A Franciscan Parish in the Archdiocese of Detroit

Browsing FROM THE DESK OF FR. JEFF

December 24-25, 2017

St. Francis of Assisi loved Christmas, and we Franciscans do too! As you probably know, St. Francis popularized the Christmas crèche tradition. A few years before he died, in a little Italian town called Greccio, St. Francis had the townspeople gather a manger and some live animals in a cave not far from the village. He did this because he wanted to give people a vivid picture of the simplicity and poverty into which Christ was born. While he was preaching that Christmas, the people said that the Christ child seemed to come alive, before their eyes and in their hearts. 

So much of Jesus’ life was spent in simplicity and poverty. When Jesus was born in Bethlehem it was in the animals’ stable and he was first revealed to poor shepherds, who probably smelled like the sheep! At his birth, he and his family were homeless; there was no room for them in the inn. Later to flee the wrath of Herod, they became refugees in Egypt. As he traveled about, he had nowhere to lay his head. Jesus wasn’t the glamorous military Messiah that some were looking for; he didn’t lead a violent overthrow of the occupying Roman forces; he came as a suffering servant. He said he came to serve, not be served, and described himself as gentle and humble of heart. He wept over Jerusalem and endured great human suffering. He was a King, but his thrown was a cross and his crown was made of thorns. Even after the resurrection Mary Magdalen thought he was a gardener, and the disciples on the road to Emmaus did not recognize him until their eyes were opened during the breaking of the bread. 

So often we look for God in extraordinary events, in miracles, in the supernatural. I think one of the things that Christmas tells us is that if we do this, we might be looking in the wrong places! The Incarnation proclaims that the Word has become flesh, or in a translation I like, God has “pitched his tent” among us. God has loved us so much, that He has become one of us; the divine has become human; in Jesus, the divine nature is joined with a human nature. And that tells us something very important about where God is to be encountered. If we want to look for God, perhaps we should look in the simple, the ordinary, in the poor. 
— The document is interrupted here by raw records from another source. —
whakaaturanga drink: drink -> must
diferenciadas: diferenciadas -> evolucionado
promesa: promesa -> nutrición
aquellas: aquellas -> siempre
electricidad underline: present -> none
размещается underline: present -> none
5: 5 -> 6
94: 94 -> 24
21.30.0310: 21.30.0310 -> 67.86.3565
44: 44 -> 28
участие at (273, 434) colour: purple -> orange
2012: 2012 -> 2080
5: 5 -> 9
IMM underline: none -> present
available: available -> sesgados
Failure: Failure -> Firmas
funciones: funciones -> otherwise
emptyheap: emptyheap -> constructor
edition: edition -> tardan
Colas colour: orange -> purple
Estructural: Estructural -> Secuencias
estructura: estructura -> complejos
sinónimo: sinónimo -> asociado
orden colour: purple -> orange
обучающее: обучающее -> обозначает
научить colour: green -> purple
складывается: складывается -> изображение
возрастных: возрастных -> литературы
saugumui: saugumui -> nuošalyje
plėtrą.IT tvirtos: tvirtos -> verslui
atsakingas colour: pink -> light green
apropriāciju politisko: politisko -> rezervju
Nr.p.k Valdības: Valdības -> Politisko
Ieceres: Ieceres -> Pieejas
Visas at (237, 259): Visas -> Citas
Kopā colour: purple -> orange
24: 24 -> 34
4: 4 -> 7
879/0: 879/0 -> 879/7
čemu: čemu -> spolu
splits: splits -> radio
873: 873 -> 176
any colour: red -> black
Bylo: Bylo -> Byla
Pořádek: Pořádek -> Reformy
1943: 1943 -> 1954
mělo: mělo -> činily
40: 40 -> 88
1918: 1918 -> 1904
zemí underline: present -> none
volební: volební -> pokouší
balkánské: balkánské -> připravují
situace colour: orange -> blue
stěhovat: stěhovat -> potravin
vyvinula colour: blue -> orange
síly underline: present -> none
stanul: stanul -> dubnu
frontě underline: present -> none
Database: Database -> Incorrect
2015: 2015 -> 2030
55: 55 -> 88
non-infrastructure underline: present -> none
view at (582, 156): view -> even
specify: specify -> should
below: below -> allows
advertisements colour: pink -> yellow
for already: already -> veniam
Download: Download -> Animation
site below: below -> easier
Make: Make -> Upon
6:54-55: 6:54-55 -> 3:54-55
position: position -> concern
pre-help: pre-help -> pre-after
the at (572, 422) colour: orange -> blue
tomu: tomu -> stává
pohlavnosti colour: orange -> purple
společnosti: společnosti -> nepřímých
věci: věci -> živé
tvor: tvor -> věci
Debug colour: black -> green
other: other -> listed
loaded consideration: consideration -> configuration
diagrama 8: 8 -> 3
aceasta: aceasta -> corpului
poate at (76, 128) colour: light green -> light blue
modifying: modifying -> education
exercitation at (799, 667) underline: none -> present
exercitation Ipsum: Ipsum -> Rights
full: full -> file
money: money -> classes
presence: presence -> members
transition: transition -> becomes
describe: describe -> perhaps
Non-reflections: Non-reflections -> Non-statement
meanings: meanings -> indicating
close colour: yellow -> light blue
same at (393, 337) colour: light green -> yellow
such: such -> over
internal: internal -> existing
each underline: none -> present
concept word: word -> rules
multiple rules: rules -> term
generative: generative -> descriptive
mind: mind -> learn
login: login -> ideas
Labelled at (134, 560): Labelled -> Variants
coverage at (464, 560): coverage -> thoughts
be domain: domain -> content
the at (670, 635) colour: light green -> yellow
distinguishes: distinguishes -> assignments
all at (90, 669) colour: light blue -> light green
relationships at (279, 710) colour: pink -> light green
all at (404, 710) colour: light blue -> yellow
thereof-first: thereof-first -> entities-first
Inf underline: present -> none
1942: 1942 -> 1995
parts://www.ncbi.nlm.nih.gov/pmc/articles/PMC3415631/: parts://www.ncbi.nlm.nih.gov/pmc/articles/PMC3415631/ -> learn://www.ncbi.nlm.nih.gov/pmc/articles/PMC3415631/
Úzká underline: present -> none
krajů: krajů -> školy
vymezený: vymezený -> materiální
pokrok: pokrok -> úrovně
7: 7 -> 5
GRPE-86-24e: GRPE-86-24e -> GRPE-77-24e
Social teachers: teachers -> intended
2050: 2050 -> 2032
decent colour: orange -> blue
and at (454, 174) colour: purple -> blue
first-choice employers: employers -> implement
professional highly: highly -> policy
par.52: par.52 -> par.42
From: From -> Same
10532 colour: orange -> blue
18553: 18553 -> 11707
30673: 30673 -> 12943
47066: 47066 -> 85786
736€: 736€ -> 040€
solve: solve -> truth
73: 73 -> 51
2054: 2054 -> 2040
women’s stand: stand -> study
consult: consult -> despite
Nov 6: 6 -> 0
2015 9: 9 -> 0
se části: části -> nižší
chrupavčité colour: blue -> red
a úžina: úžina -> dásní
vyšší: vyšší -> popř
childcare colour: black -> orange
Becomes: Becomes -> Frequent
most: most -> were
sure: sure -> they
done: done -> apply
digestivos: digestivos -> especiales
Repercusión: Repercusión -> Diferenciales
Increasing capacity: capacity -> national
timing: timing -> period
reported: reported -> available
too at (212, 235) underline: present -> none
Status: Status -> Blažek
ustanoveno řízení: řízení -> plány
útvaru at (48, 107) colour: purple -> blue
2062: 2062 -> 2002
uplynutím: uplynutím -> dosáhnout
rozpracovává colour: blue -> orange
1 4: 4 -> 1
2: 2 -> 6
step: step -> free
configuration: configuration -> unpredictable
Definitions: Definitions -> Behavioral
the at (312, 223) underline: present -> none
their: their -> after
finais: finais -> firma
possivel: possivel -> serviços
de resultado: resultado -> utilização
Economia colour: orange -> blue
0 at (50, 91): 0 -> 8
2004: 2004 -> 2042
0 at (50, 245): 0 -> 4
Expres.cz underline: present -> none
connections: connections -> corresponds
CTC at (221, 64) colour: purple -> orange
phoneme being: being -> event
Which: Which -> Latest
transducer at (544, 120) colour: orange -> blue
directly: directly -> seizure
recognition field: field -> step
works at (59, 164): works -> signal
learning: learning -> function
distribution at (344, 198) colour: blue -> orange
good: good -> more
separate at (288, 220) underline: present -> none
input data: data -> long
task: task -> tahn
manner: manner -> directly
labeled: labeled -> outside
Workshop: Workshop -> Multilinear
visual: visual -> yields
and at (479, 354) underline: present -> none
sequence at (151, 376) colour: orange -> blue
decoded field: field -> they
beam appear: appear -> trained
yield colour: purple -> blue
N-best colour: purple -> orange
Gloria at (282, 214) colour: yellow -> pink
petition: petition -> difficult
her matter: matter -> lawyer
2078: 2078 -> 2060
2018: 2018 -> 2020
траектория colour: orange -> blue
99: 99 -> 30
Yes, God can be and sometimes is found in the miraculous and the extraordinary, but it seems He has a preference for the humble, the ordinary, even simple bread and wine. This Christmas, as we look for God, we might look in our ordinary human relationships, in our families, our neighbors, those gathered around the table, even in the poor and downtrodden. There is a provocative line in a song from Les Miserable that I like: “to love another person is to see the face of God.” Look into a loved one’s face, you might be led deeper into the mystery of God. We friars wish you a very blessed Christmas!